There will come a time when all you want to do is raise the white flag, put your hands up in the air, and bow down to tell the world, "I retreat." When all good thoughts have been sucked out, when optimism has gone down the drain, when the cake has lost its sweetness, and the pond has run out of water.
Here comes the day when I am ready not to achieve one of my dreams this year - only one of them - and I have vowed to open myself to other possibilities besides the one I've always had in mind.
I have three ultimate dreams for 2013. 1. 2. And 3.
Two of them pertain to me, while the one is intended for my family.
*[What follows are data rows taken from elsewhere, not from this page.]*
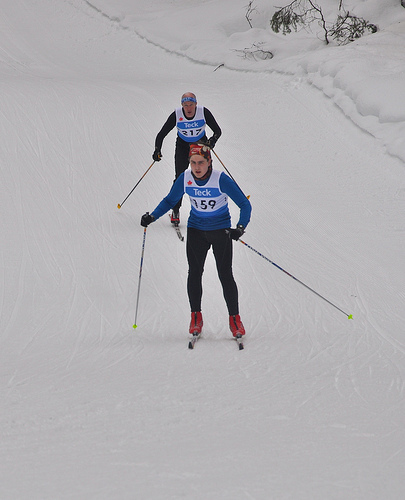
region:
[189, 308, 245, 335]
pair of red ski boots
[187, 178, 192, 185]
red star on right shoulder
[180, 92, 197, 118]
blue headband on head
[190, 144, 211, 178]
red hat on head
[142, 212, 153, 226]
black glove on right hand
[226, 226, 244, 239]
black glove on left hand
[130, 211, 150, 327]
right ski pole with yellow tip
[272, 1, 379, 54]
dead pine tree in snow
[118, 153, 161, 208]
right ski pole with orange tip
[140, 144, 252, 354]
skier in blue and white shirt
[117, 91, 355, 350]
two competitors skiing on a snowy slope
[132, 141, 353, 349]
competitor 159 holding two ski poles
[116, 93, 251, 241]
competitor 217 holding ski poles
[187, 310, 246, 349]
red snow boots on skis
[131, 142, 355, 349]
female competitor 159 skiing down a slope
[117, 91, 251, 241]
competitor 217 skiing down a slope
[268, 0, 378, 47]
tree branches in the snow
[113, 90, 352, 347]
winter sport skiing competition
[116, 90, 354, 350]
male and female ski competitors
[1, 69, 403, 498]
man and woman skiing on the snow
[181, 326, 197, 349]
tip of a skater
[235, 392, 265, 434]
part of a skater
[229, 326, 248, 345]
part of some shoes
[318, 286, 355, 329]
part of a hooker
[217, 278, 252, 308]
part of a trouser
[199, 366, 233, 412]
part of a snow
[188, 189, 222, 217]
blue and white race bib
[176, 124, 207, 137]
blue and white race bib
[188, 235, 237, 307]
blue pants worn by skier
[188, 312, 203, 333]
red ski boot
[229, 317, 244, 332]
red ski boot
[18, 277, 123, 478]
white snow on mountain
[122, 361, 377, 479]
white snow on mountain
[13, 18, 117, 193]
white snow on mountain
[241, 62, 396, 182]
white snow on mountain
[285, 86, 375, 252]
white snow on mountain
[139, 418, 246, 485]
The snow is white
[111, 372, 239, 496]
The snow is white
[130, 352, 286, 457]
The snow is white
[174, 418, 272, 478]
The snow is white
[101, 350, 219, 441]
The snow is white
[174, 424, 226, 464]
The snow is white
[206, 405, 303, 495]
The snow is white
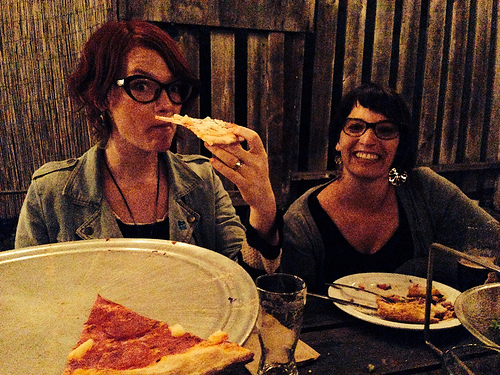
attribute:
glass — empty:
[257, 273, 308, 374]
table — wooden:
[301, 304, 475, 375]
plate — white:
[329, 271, 465, 329]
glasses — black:
[116, 75, 195, 105]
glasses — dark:
[341, 117, 404, 140]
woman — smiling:
[280, 84, 499, 274]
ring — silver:
[234, 158, 244, 170]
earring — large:
[388, 168, 408, 187]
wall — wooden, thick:
[1, 2, 498, 213]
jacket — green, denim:
[16, 141, 122, 248]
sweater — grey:
[397, 167, 500, 275]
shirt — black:
[309, 192, 413, 292]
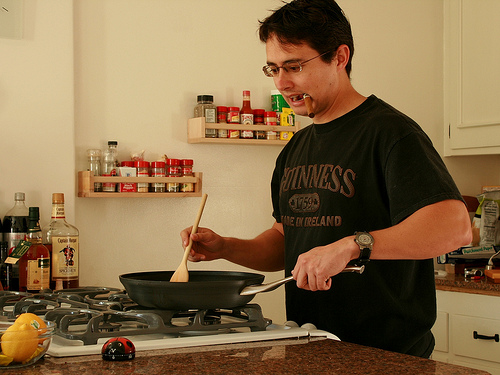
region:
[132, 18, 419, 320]
the man is cooking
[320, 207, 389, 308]
the man is wearing a watch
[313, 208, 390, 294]
the man is wearing a watch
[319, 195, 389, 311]
the man is wearing a watch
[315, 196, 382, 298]
the man is wearing a watch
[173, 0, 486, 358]
A man in the foreground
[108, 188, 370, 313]
Man is holding a frying pan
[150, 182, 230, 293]
Man is holding a wooden spoon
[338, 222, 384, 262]
Man is wearing a wristwatch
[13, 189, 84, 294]
Glass bottles in the background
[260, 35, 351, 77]
Man is wearing eyeglasses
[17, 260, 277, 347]
Pan is on the stove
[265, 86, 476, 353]
Man is wearing a black shirt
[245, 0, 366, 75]
Man has dark colored hair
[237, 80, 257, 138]
Hot sauce in the background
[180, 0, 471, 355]
man is cooking at stove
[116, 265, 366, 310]
large black frying pan with silver handle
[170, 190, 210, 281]
light wooden spoon held by man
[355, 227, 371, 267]
black and silver watch on man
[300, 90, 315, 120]
brown cigar in mans mouth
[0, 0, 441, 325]
white painted wall behind man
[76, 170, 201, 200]
wooden spice rack on wall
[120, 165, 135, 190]
spice container in spice rack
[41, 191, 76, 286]
glass bottle of liquor against wall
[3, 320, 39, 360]
yellow lemon in bowl on counter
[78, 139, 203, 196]
wooden spice rack on wall filled with spices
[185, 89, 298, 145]
wooden spice rack on wall filled with spices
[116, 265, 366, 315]
skillet being used for cooking on a gas range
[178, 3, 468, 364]
man cooking and smoking a cigar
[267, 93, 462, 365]
black Guiness t-shirt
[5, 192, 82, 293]
two bottles of liquor and a bottle of soda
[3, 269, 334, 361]
gas range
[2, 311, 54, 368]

After days of emotional and psychological torture - of choosing not share this with any of my friends because they will either 1) Agree to my thought-of-plan-B or 2) Tell me to just go on, because patience is a virtue and good things come to those who wait (and I don't want to hear both) - I have decided to just let go of that ONE dream and embrace change, if necessary. The world is a hotpot of opportunities and privileges, anyway. I can go for crayola or just pick a ruler, or opt for a paper to create another masterpiece in life.
Tears rolled down my cheeks during tonight's worship at the Feast as I laid down my plans to Him. Tonight's talk was actually a bull's eye for me for it discussed God's faithfulness to His promises and the solutions through which we endure the long, painstaking process of waiting for our dreams to become real. It talked of Prov. 3:5, "Trust in the Lord with all your heart and lean not on your own understanding." When you trust, there must be no room for doubts. Another way of saying it: Wag ka na umasang kaya mo. Wag mo na asahan. Hindi mo kaya... nang mag-isa. So let Him do the trick, the wizardry, the magic. The sixth verse continues, "... And He will make your paths straight."
I'm lifting my white flag, as a sign of surrender - not to challenges and circumstances, but of my dreams which God has a call whether or not to transform them into reality.
Whether or not this CERTAIN dream becomes granted, He remains to be my God.
But for the meantime, it hurts. It's hurting. Like a breakup, a loss anew.